Burr, according to Merry, suggested that his former estimate of naval strength needed to be increased by a number of smaller vessels since he had learned on good authority that East and West Florida and other parts of the Spanish dominions on the North American continent were impatient for independence. Therefore the increased British force and whatever he himself could provide would be required for this additional task.

Burr mentioned no names in his conversation with Merry, contenting himself with presenting his plans in broad outline. “Throughout the Western country,” Merry quoted him as reporting, “persons of the greatest property and influence had engaged themselves to contribute very largely towards the expense of the enterprise; at New Orleans he represented the inhabitants to be so firmly resolved upon separating themselves from their union with the United States, and every way to be so completely prepared, that he was sure the revolution there would be accomplished without a drop of blood being shed....”

Merry concluded with Burr’s reference to Wilkinson’s army: “... the American force in that country (should it not, as he had good reason to believe, enlist with him) not being sufficiently strong to make any opposition.” It was accordingly settled that the revolution would begin at the end of the coming March or the beginning of April, provided always that the British Government should “consent to lend their assistance toward it, and the answer, together with the pecuniary aid which would be wanted, arrived in time to enable him to set out the beginning of March.”

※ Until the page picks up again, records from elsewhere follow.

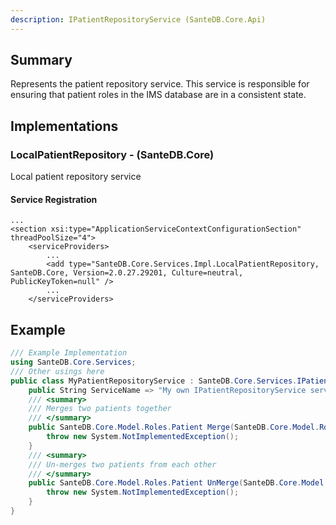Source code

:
 ```yaml
---
description: IPatientRepositoryService (SanteDB.Core.Api)
---
```


## Summary
Represents the patient repository service. This service is responsible
            for ensuring that patient roles in the IMS database are in a consistent
            state.

## Implementations


### LocalPatientRepository - (SanteDB.Core)
Local patient repository service

#### Service Registration
```markup
...
<section xsi:type="ApplicationServiceContextConfigurationSection" threadPoolSize="4">
	<serviceProviders>
		...
		<add type="SanteDB.Core.Services.Impl.LocalPatientRepository, SanteDB.Core, Version=2.0.27.29201, Culture=neutral, PublicKeyToken=null" />
		...
	</serviceProviders>
```
## Example
```csharp
/// Example Implementation
using SanteDB.Core.Services;
/// Other usings here
public class MyPatientRepositoryService : SanteDB.Core.Services.IPatientRepositoryService { 
	public String ServiceName => "My own IPatientRepositoryService service";
	/// <summary>
	/// Merges two patients together
	/// </summary>
	public SanteDB.Core.Model.Roles.Patient Merge(SanteDB.Core.Model.Roles.Patient survivor,SanteDB.Core.Model.Roles.Patient victim){
		throw new System.NotImplementedException();
	}
	/// <summary>
	/// Un-merges two patients from each other
	/// </summary>
	public SanteDB.Core.Model.Roles.Patient UnMerge(SanteDB.Core.Model.Roles.Patient patient,System.Guid versionKey){
		throw new System.NotImplementedException();
	}
}
```
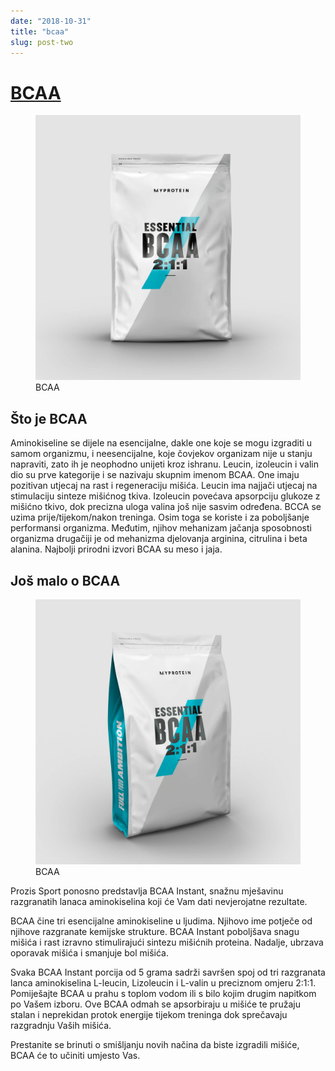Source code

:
 ```yaml
---
date: "2018-10-31"
title: "bcaa"
slug: post-two
---
```


<!-- markdownlint-disable MD033 -->

# [BCAA](https://www.lipsum.com/)

<figure class="figure">
    <img src="./images/bcaa.jpg" alt="Title"/>
    <figcaption class="figure__caption">BCAA</figcaption>
</figure>

## Što je BCAA

Aminokiseline se dijele na esencijalne, dakle  one koje se mogu izgraditi u samom organizmu, i neesencijalne, koje čovjekov organizam nije u stanju napraviti, zato ih je neophodno unijeti kroz ishranu. Leucin, izoleucin i valin dio su prve kategorije i se nazivaju skupnim imenom BCAA. One imaju pozitivan utjecaj na rast i regeneraciju mišića. Leucin ima najjači utjecaj na stimulaciju sinteze mišićnog tkiva. Izoleucin povećava apsorpciju glukoze z mišićno tkivo, dok precizna uloga valina još nije sasvim određena. BCCA se uzima prije/tijekom/nakon treninga. Osim toga se koriste i za poboljšanje performansi organizma. Međutim, njihov mehanizam jačanja sposobnosti organizma drugačiji je od mehanizma djelovanja arginina, citrulina i beta alanina. Najbolji prirodni izvori BCAA su meso i jaja. 

## Još malo o BCAA

<figure class="figure">
    <img src="./images/bcaaSecond.jpg" alt="Title"/>
    <figcaption class="figure__caption">BCAA</figcaption>
</figure>

Prozis Sport ponosno predstavlja BCAA Instant, snažnu mješavinu razgranatih lanaca aminokiselina koji će Vam dati nevjerojatne rezultate.

BCAA čine tri esencijalne aminokiseline u ljudima. Njihovo ime potječe od njihove razgranate kemijske strukture. BCAA Instant poboljšava snagu mišića i rast izravno stimulirajući sintezu mišićnih proteina. Nadalje, ubrzava oporavak mišića i smanjuje bol mišića.

Svaka BCAA Instant porcija od 5 grama sadrži savršen spoj od tri razgranata lanca aminokiselina L-leucin, Lizoleucin i L-valin u preciznom omjeru 2:1:1. Pomiješajte BCAA u prahu s toplom vodom ili s bilo kojim drugim napitkom po Vašem izboru. Ove BCAA odmah se apsorbiraju u mišiće te pružaju stalan i neprekidan protok energije tijekom treninga dok sprečavaju razgradnju Vaših mišića.

Prestanite se brinuti o smišljanju novih načina da biste izgradili mišiće, BCAA će to učiniti umjesto Vas.
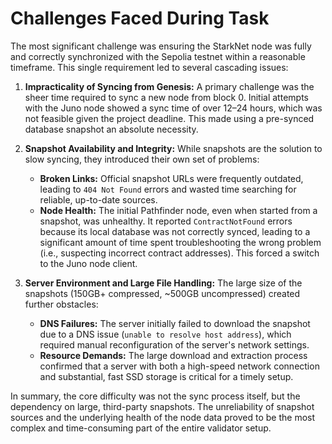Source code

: # Challenges Faced During Task

The most significant challenge was ensuring the StarkNet node was fully and correctly synchronized with the Sepolia testnet within a reasonable timeframe. This single requirement led to several cascading issues:

1.  **Impracticality of Syncing from Genesis:** A primary challenge was the sheer time required to sync a new node from block 0. Initial attempts with the Juno node showed a sync time of over 12–24 hours, which was not feasible given the project deadline. This made using a pre-synced database snapshot an absolute necessity.

2.  **Snapshot Availability and Integrity:** While snapshots are the solution to slow syncing, they introduced their own set of problems:
    * **Broken Links:** Official snapshot URLs were frequently outdated, leading to `404 Not Found` errors and wasted time searching for reliable, up-to-date sources.
    * **Node Health:** The initial Pathfinder node, even when started from a snapshot, was unhealthy. It reported `ContractNotFound` errors because its local database was not correctly synced, leading to a significant amount of time spent troubleshooting the wrong problem (i.e., suspecting incorrect contract addresses). This forced a switch to the Juno node client.

3.  **Server Environment and Large File Handling:** The large size of the snapshots (150GB+ compressed, ~500GB uncompressed) created further obstacles:
    * **DNS Failures:** The server initially failed to download the snapshot due to a DNS issue (`unable to resolve host address`), which required manual reconfiguration of the server's network settings.
    * **Resource Demands:** The large download and extraction process confirmed that a server with both a high-speed network connection and substantial, fast SSD storage is critical for a timely setup.

In summary, the core difficulty was not the sync process itself, but the dependency on large, third-party snapshots. The unreliability of snapshot sources and the underlying health of the node data proved to be the most complex and time-consuming part of the entire validator setup.
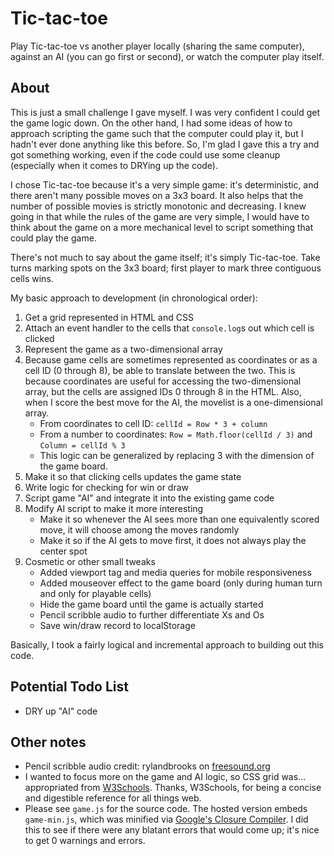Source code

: Tic-tac-toe
===========

Play Tic-tac-toe vs another player locally (sharing the same computer), against an AI (you can go first or second), or watch the computer play itself.

About
-----

This is just a small challenge I gave myself.  I was very confident I could get the game logic down.  On the other hand, I had some ideas of how to approach scripting the game such that the computer could play it, but I hadn't ever done anything like this before.  So, I'm glad I gave this a try and got something working, even if the code could use some cleanup (especially when it comes to DRYing up the code).

I chose Tic-tac-toe because it's a very simple game:  it's deterministic, and there aren't many possible moves on a 3x3 board.  It also helps that the number of possible movies is strictly monotonic and decreasing.  I knew going in that while the rules of the game are very simple, I would have to think about the game on a more mechanical level to script something that could play the game.

There's not much to say about the game itself; it's simply Tic-tac-toe.  Take turns marking spots on the 3x3 board; first player to mark three contiguous cells wins.

My basic approach to development (in chronological order):
1. Get a grid represented in HTML and CSS
1. Attach an event handler to the cells that `console.log`s out which cell is clicked
1. Represent the game as a two-dimensional array
1. Because game cells are sometimes represented as coordinates or as a cell ID (0 through 8), be able to translate between the two.  This is because coordinates are useful for accessing the two-dimensional array, but the cells are assigned IDs 0 through 8 in the HTML.  Also, when I score the best move for the AI, the movelist is a one-dimensional array.
    * From coordinates to cell ID:  `cellId = Row * 3 + column`
    * From a number to coordinates:  `Row = Math.floor(cellId / 3)` and `Column = cellId % 3`
    * This logic can be generalized by replacing 3 with the dimension of the game board.
1. Make it so that clicking cells updates the game state
1. Write logic for checking for win or draw
1. Script game "AI" and integrate it into the existing game code
1. Modify AI script to make it more interesting
    * Make it so whenever the AI sees more than one equivalently scored move, it will choose among the moves randomly
    * Make it so if the AI gets to move first, it does not always play the center spot
1. Cosmetic or other small tweaks
    * Added viewport tag and media queries for mobile responsiveness
    * Added mouseover effect to the game board (only during human turn and only for playable cells)
    * Hide the game board until the game is actually started
    * Pencil scribble audio to further differentiate Xs and Os
    * Save win/draw record to localStorage

Basically, I took a fairly logical and incremental approach to building out this code.

Potential Todo List
-------------------

* DRY up "AI" code

Other notes
-----------

* Pencil scribble audio credit:  rylandbrooks on [freesound.org](https://freesound.org/people/rylandbrooks/sounds/387926/)
* I wanted to focus more on the game and AI logic, so CSS grid was... appropriated from [W3Schools](https://www.w3schools.com/css/css_grid.asp).  Thanks, W3Schools, for being a concise and digestible reference for all things web.
* Please see `game.js` for the source code.  The hosted version embeds `game-min.js`, which was minified via [Google's Closure Compiler](https://closure-compiler.appspot.com/home).  I did this to see if there were any blatant errors that would come up; it's nice to get 0 warnings and errors.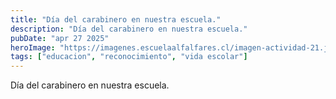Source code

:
 ```yaml
---
title: "Día del carabinero en nuestra escuela."
description: "Día del carabinero en nuestra escuela."
pubDate: "apr 27 2025"
heroImage: "https://imagenes.escuelaalfalfares.cl/imagen-actividad-21.jpeg"
tags: ["educacion", "reconocimiento", "vida escolar"]
---
```


Día del carabinero en nuestra escuela.
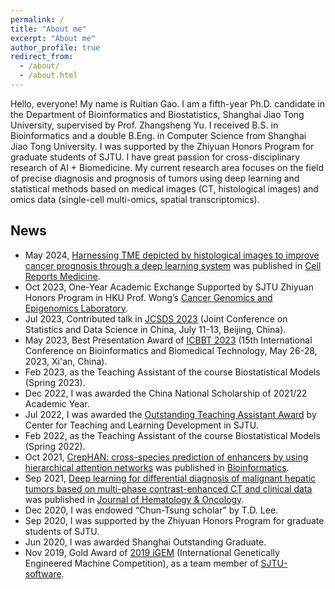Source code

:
 ```yaml
---
permalink: /
title: "About me"
excerpt: "About me"
author_profile: true
redirect_from: 
  - /about/
  - /about.html
---
```


Hello, everyone! My name is Ruitian Gao. I am a fifth-year Ph.D. candidate in the Department of Bioinformatics and Biostatistics, Shanghai Jiao Tong University, supervised by Prof. Zhangsheng Yu. I received B.S. in Bioinformatics and a double B.Eng. in Computer Science from Shanghai Jiao Tong University. I was supported by the Zhiyuan Honors Program for graduate students of SJTU. I have great passion for cross-disciplinary research of AI + Biomedicine. My current research area focuses on the field of precise diagnosis and prognosis of tumors using deep learning and statistical methods based on medical images (CT, histological images) and omics data (single-cell multi-omics, spatial transcriptomics).

## News
- May 2024, [Harnessing TME depicted by histological images to improve cancer prognosis through a deep learning system](https://www.cell.com/cell-reports-medicine/fulltext/S2666-3791(24)00205-2) was published in [Cell Reports Medicine](https://www.cell.com/cell-reports-medicine/home).
- Oct 2023, One-Year Academic Exchange Supported by SJTU Zhiyuan Honors Program in HKU Prof. Wong’s [Cancer Genomics and Epigenomics Laboratory](https://www.jackwonglab.com/).
- Jul 2023, Contributed talk in [JCSDS 2023](https://jcsds2023.pku.edu.cn/) (Joint Conference on Statistics and Data Science in China, July 11-13, Beijing, China).
- May 2023, Best Presentation Award of [ICBBT 2023](http://www.icbbt.org/index.htm) (15th International Conference on Bioinformatics and Biomedical Technology, May 26-28, 2023, Xi'an, China).
- Feb 2023, as the Teaching Assistant of the course Biostatistical Models (Spring 2023).
- Dec 2022, I was awarded the China National Scholarship of 2021/22 Academic Year.
- Jul 2022, I was awarded the [Outstanding Teaching Assistant Award](https://ctldnew.sjtu.edu.cn/storage/article/2022/12/360716f7848b469495a0ab48fe56c033.jpg) by Center for Teaching and Learning Development in SJTU.
- Feb 2022, as the Teaching Assistant of the course Biostatistical Models (Spring 2022).
- Oct 2021, [CrepHAN: cross-species prediction of enhancers by using hierarchical attention networks](https://academic.oup.com/bioinformatics/article-abstract/37/20/3436/6274648) was published in [Bioinformatics](https://academic.oup.com/bioinformatics).
- Sep 2021, [Deep learning for differential diagnosis of malignant hepatic tumors based on multi-phase contrast-enhanced CT and clinical data](https://jhoonline.biomedcentral.com/articles/10.1186/s13045-021-01167-2) was published in [Journal of Hematology & Oncology](https://jhoonline.biomedcentral.com/).
- Dec 2020, I was endowed “Chun-Tsung scholar” by T.D. Lee.
- Sep 2020, I was supported by the Zhiyuan Honors Program for graduate students of SJTU.
- Jun 2020, I was awarded Shanghai Outstanding Graduate.
- Nov 2019, Gold Award of [2019 iGEM](https://2019.igem.org/Main_Page) (International Genetically Engineered Machine Competition), as a team member of [SJTU-software](https://2019.igem.org/Team:SJTU-software).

To spur the British Government to action Burr once more threatened them with the prospect of the people of Louisiana turning to France. Then he presented another impelling argument for British help in the enterprise though at the expense of his own loyalty to his native land.

“He observed,” reported Merry, “what I readily conceived may happen, that when once Louisiana and the Western country become independent, the Eastern States will separate themselves immediately from the Southern; and that thus the power which is now risen up with so much rapidity in the western hemisphere will, by such a division, be rendered at once informidable....”

Despite Burr’s pleading and Merry’s indorsement, the British Government remained apathetic. The last hope of assistance from that quarter vanished when in January, 1806, William Pitt died and was succeeded as Prime Minister by Charles James Fox, an avowed friend of the United States.

Burr, however, had more than one string to his bow. If he could not wring money from the British he might still try his luck with the Spaniards. The most convenient victim was Yrujo, the Spanish Minister. Yrujo had married a daughter of Thomas McKean, signer of the Declaration of Independence and at the moment Governor of Pennsylvania. He was well informed as to what was going on in the United States. As early as the summer of 1805, when Burr was in the West and the rumors were beginning to fly, he reported to Cevallos, Spanish Minister of State: “The supposed expedition against Mexico is ridiculous and chimerical in the present state of things; but I am not unaware that Burr, in order to get moneys from the English Minister or from England, has made to him some proposition, in which he is to play the leading role.”

Having thus early divined Burr’s purpose of extracting money from the British he should not have been surprised when, six months later, he found himself the object of financial solicitation. Burr did not personally approach Yrujo. He sent as his emissary his old friend Jonathan Dayton, the ex-Senator from New Jersey. The visit took place in Philadelphia where Dayton was already present and to which Burr repaired after his last apparently futile appeal to Merry.

Dayton, according to Yrujo’s report to Cevallos, explained that the reason of his visit was that he had information, known only to three persons in the country, which he thought would be worth thirty or forty thousand dollars to the Spanish Government. When Yrujo encouraged him to proceed Dayton disclosed the story of Burr’s secret conferences with Merry. It included the plan for taking the Floridas and for effecting the separation and independence of the western states. The Floridas, said Dayton, were to be associated with the new federated state, and for her share in bringing it about England was to receive a preference in matters of commerce and navigation. The plan, he continued, had obtained the approval of the British Minister who had recommended it to his Government. Dayton added that on his trip to the West Burr had found the people of that section not only disposed toward independence but also anxious to make an expedition against the kingdom of Mexico. The proposal, said Dayton, had been well received by the British Cabinet.

In his previous letter to Cevallos, Yrujo had spoken of Burr’s proposed expedition into Mexico as chimerical. Surely nothing was more chimerical than his present plan to help pay for it by frightening the Spaniards into giving him money for warning him of what was going to happen to them. General Jackson and other prominent westerners who were enthusiastic over such an expedition and had hailed Burr as the leader no doubt would have been astonished had they known that he was thus divulging his plans to the Spaniards in the hope of getting money from them.